Parameter	Type	Default	Description
`name`	`str`	`"auto-coder"`	Unique name for tracking and image naming
`model`	`str`	`"gpt-4.1"`	LiteLLM model identifier
`backend`	`str`	`"litellm"`	Execution backend: `"litellm"` or `"claude"`
`system_prompt`	`str`	`None`	Custom system prompt override
`api_key`	`str`	`None`	Name of the environment variable containing the LLM API key (e.g., `"OPENAI_API_KEY"`)
`api_base`	`str`	`None`	Custom API base URL
`litellm_params`	`dict`	`None`	Extra LiteLLM params (temperature, max_tokens, etc.)
`base_packages`	`list[str]`	`None`	Always-install pip packages
`resources`	`flyte.Resources`	`None`	Resources for sandbox execution (default: 1 CPU, 1Gi)
`image_config`	`ImageConfig`	`None`	Registry, secret, and Python version
`max_iterations`	`int`	`10`	Max generate-test-fix iterations (LiteLLM mode)
`max_sample_rows`	`int`	`100`	Rows to sample from data for LLM context
`skip_tests`	`bool`	`False`	Skip test generation and execution (LiteLLM mode)
`sandbox_retries`	`int`	`0`	Flyte task-level retries for each sandbox execution
`timeout`	`int`	`None`	Timeout in seconds for sandboxes
`env_vars`	`dict[str, str]`	`None`	Environment variables for sandboxes
`secrets`	`list[Secret]`	`None`	Flyte secrets for sandboxes
`cache`	`str`	`"auto"`	Cache behavior: `"auto"`, `"override"`, or `"disable"`
`agent_max_turns`	`int`	`50`	Max turns when `backend="claude"`

`generate()` parameters

Parameter	Type	Default	Description
`prompt`	`str`	required	Natural-language task description
`schema`	`str`	`None`	Free-form context about data formats or target structures
`constraints`	`list[str]`	`None`	Natural-language constraints (e.g., `"quantity must be positive"`)
`samples`	`dict[str, File \| DataFrame]`	`None`	Sample data. DataFrames are auto-converted to CSV files.
`inputs`	`dict[str, type]`	`None`	Non-sample input types (e.g., `{"threshold": float}`)
`outputs`	`dict[str, type]`	`None`	Output types.
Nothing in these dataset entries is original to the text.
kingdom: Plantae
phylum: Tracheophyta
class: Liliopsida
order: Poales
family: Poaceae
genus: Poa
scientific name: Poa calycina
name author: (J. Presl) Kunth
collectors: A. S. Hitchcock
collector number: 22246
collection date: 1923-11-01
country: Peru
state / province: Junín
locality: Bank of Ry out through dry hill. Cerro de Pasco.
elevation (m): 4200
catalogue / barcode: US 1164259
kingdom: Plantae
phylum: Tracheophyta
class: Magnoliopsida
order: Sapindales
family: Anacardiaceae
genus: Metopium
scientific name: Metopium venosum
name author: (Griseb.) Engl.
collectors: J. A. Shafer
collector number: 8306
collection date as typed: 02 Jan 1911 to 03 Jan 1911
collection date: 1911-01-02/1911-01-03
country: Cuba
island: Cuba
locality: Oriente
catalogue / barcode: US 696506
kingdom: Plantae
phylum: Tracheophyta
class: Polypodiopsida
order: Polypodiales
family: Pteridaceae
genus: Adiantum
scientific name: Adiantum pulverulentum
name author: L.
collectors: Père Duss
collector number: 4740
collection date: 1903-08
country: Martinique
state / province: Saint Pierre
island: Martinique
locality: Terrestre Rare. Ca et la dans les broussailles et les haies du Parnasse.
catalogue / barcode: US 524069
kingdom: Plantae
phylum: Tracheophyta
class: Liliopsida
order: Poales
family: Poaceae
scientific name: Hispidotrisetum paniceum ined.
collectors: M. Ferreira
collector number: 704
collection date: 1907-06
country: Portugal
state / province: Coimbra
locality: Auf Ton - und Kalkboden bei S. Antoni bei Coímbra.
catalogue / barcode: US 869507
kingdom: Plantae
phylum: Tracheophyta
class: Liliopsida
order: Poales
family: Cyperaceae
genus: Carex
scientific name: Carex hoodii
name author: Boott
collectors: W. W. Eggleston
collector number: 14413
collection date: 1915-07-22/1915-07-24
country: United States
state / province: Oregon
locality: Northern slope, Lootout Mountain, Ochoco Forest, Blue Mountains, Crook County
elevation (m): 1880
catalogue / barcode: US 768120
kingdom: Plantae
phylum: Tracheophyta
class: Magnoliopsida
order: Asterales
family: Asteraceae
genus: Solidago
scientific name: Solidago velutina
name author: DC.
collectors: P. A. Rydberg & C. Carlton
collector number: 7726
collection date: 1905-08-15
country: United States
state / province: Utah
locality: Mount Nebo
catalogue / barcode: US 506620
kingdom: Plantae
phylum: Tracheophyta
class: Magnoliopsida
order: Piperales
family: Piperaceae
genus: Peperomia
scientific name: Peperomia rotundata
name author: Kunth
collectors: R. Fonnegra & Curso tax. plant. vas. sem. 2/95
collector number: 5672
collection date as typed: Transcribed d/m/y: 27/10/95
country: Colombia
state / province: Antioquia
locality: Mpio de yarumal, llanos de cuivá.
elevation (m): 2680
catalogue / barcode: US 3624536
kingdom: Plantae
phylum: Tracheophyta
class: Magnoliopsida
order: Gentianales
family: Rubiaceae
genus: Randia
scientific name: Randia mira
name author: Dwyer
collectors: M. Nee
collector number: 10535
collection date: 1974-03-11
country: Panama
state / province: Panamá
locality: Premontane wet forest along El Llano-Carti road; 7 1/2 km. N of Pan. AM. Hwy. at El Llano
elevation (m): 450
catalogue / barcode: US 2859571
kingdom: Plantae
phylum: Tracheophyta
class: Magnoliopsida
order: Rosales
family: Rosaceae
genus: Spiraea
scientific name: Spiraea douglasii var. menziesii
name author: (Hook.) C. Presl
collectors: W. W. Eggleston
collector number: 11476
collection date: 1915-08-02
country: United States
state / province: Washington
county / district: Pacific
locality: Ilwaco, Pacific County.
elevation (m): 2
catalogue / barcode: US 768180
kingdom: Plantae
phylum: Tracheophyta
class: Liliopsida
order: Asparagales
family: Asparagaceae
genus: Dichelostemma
Supported: `str`, `int`, `float`, `bool`, `datetime`, `timedelta`, `File`

`CodeGenEvalResult` fields

Field	Type	Description
`success`	`bool`	Whether tests passed
`solution`	`CodeSolution`	Generated code (`.code`, `.language`, `.system_packages`)
`tests`	`str`	Generated test code
`output`	`str`	Test output
`exit_code`	`int`	Test exit code
`error`	`str \| None`	Error message if failed
`attempts`	`int`	Number of iterations used
`image`	`str`	Built sandbox image with all dependencies
`detected_packages`	`list[str]`	Pip packages detected
`detected_system_packages`	`list[str]`	Apt packages detected
`generated_schemas`	`dict[str, str] \| None`	Pandera schemas as Python code strings
`data_context`	`str \| None`	Extracted data context
`original_samples`	`dict[str, File] \| None`	Sample data as Files (defaults for `run()`/`as_task()`)
`total_input_tokens`	`int`	Total input tokens across all LLM calls
`total_output_tokens`	`int`	Total output tokens across all LLM calls
`conversation_history`	`list[dict]`	Full LLM conversation history for debugging

`CodeGenEvalResult` methods

Method	Description
`result.run(**overrides)`	Execute generated code in a sandbox. Sample data used as defaults.
`await result.run.aio(**overrides)`	Async version of `run()`.
`result.as_task(name, ...)`	Create a reusable callable sandbox task from the generated code.

Both run() and as_task() accept optional name, resources, retries, timeout, env_vars, secrets, and cache parameters.